(Source material Opens)
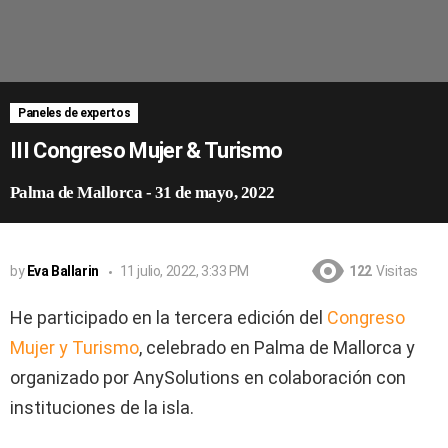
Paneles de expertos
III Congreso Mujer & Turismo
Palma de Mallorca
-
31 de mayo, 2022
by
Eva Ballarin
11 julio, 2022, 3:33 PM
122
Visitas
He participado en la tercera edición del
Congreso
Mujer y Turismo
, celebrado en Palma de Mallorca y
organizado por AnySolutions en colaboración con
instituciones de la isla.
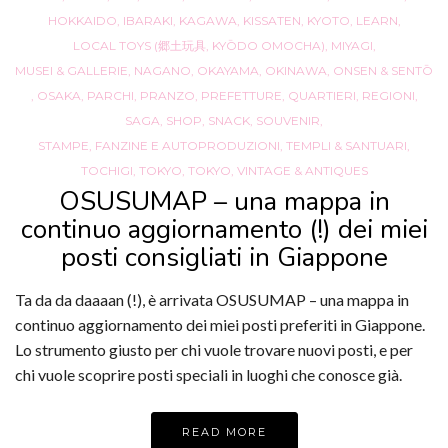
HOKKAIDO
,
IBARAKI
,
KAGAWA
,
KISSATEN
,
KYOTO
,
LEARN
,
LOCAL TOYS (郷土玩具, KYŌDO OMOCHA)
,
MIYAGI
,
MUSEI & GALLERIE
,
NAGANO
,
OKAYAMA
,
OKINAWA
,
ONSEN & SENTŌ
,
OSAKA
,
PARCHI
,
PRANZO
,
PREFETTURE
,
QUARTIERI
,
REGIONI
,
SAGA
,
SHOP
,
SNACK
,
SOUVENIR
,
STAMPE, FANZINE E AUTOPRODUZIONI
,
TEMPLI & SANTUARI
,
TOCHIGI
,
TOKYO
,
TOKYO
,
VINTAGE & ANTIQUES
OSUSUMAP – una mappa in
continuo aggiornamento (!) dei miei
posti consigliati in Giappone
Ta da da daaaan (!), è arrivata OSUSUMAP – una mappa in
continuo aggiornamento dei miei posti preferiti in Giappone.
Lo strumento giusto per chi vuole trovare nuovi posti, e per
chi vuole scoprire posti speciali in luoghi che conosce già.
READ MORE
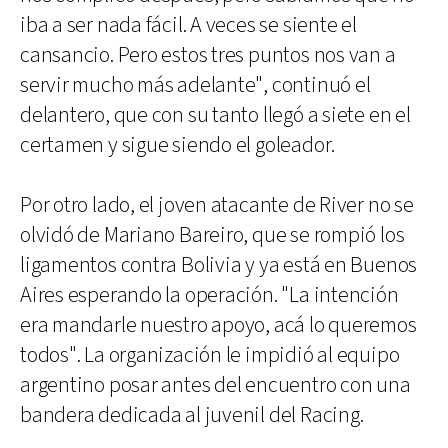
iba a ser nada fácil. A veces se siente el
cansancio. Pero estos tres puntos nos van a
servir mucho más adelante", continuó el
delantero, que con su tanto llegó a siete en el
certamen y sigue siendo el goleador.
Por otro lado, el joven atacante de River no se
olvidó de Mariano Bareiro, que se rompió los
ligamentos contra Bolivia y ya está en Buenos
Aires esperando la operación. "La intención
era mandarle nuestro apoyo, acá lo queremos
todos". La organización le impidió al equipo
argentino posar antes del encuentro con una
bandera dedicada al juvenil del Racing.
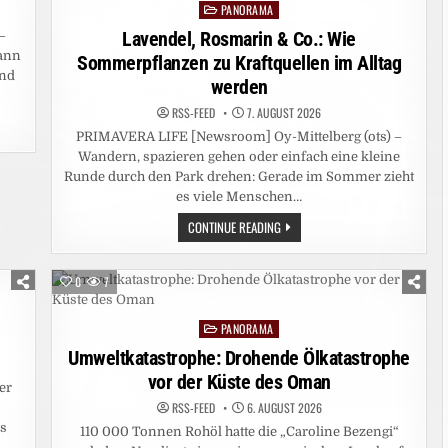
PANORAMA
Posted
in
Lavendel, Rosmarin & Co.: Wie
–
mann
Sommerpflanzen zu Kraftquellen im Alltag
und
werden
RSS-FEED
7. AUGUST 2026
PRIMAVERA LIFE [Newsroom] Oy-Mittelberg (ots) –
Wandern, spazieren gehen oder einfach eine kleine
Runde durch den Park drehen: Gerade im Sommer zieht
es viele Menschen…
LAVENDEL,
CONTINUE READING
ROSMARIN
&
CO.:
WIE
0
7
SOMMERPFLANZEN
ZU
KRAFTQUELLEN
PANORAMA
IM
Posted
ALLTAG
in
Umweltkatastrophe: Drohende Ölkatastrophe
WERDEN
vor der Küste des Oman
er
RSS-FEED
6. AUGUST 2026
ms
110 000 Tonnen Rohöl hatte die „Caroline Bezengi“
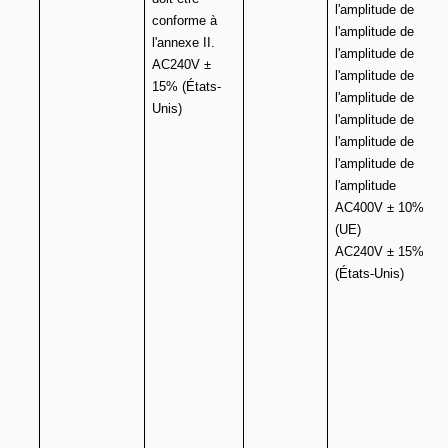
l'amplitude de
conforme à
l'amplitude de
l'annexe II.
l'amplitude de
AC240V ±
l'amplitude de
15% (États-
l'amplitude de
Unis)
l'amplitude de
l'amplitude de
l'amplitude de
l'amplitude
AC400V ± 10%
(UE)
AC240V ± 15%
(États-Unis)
(Source material Closes)
Your assignment: Repeat the data above exactly, images excluded.

Expected answer:
Paneles de expertos
III Congreso Mujer & Turismo
Palma de Mallorca
-
31 de mayo, 2022
by
Eva Ballarin
11 julio, 2022, 3:33 PM
122
Visitas
He participado en la tercera edición del
Congreso
Mujer y Turismo
, celebrado en Palma de Mallorca y
organizado por AnySolutions en colaboración con
instituciones de la isla.
HOKKAIDO
,
IBARAKI
,
KAGAWA
,
KISSATEN
,
KYOTO
,
LEARN
,
LOCAL TOYS (郷土玩具, KYŌDO OMOCHA)
,
MIYAGI
,
MUSEI & GALLERIE
,
NAGANO
,
OKAYAMA
,
OKINAWA
,
ONSEN & SENTŌ
,
OSAKA
,
PARCHI
,
PRANZO
,
PREFETTURE
,
QUARTIERI
,
REGIONI
,
SAGA
,
SHOP
,
SNACK
,
SOUVENIR
,
STAMPE, FANZINE E AUTOPRODUZIONI
,
TEMPLI & SANTUARI
,
TOCHIGI
,
TOKYO
,
TOKYO
,
VINTAGE & ANTIQUES
OSUSUMAP – una mappa in
continuo aggiornamento (!) dei miei
posti consigliati in Giappone
Ta da da daaaan (!), è arrivata OSUSUMAP – una mappa in
continuo aggiornamento dei miei posti preferiti in Giappone.
Lo strumento giusto per chi vuole trovare nuovi posti, e per
chi vuole scoprire posti speciali in luoghi che conosce già.
READ MORE
iba a ser nada fácil. A veces se siente el
cansancio. Pero estos tres puntos nos van a
servir mucho más adelante", continuó el
delantero, que con su tanto llegó a siete en el
certamen y sigue siendo el goleador.
Por otro lado, el joven atacante de River no se
olvidó de Mariano Bareiro, que se rompió los
ligamentos contra Bolivia y ya está en Buenos
Aires esperando la operación. "La intención
era mandarle nuestro apoyo, acá lo queremos
todos". La organización le impidió al equipo
argentino posar antes del encuentro con una
bandera dedicada al juvenil del Racing.
PANORAMA
Posted
in
Lavendel, Rosmarin & Co.: Wie
–
mann
Sommerpflanzen zu Kraftquellen im Alltag
und
werden
RSS-FEED
7. AUGUST 2026
PRIMAVERA LIFE [Newsroom] Oy-Mittelberg (ots) –
Wandern, spazieren gehen oder einfach eine kleine
Runde durch den Park drehen: Gerade im Sommer zieht
es viele Menschen…
LAVENDEL,
CONTINUE READING
ROSMARIN
&
CO.:
WIE
0
7
SOMMERPFLANZEN
ZU
KRAFTQUELLEN
PANORAMA
IM
Posted
ALLTAG
in
Umweltkatastrophe: Drohende Ölkatastrophe
WERDEN
vor der Küste des Oman
er
RSS-FEED
6. AUGUST 2026
ms
110 000 Tonnen Rohöl hatte die „Caroline Bezengi“
l'amplitude de
conforme à
l'amplitude de
l'annexe II.
l'amplitude de
AC240V ±
l'amplitude de
15% (États-
l'amplitude de
Unis)
l'amplitude de
l'amplitude de
l'amplitude de
l'amplitude
AC400V ± 10%
(UE)
AC240V ± 15%
(États-Unis)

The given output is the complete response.